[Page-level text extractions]
------------------------

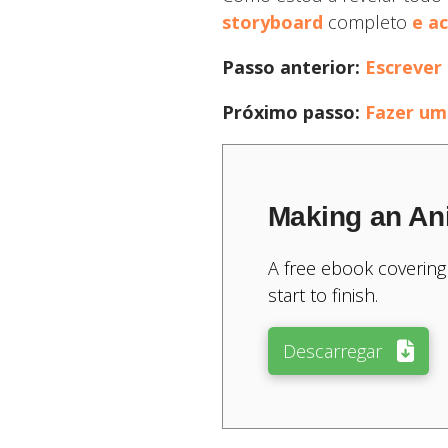
storyboard
completo
e a
Passo anterior:
Escrever
Próximo passo:
Fazer um
Making an An
A free ebook covering
start to finish.
Descarregar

------------------------

(TASK ITEM): Once the pictures are set aside, the remaining data must be transcribed exactly.

(SOLUTION TO THIS TASK):
storyboard
completo
e a
Passo anterior:
Escrever
Próximo passo:
Fazer um
Making an An
A free ebook covering
start to finish.
Descarregar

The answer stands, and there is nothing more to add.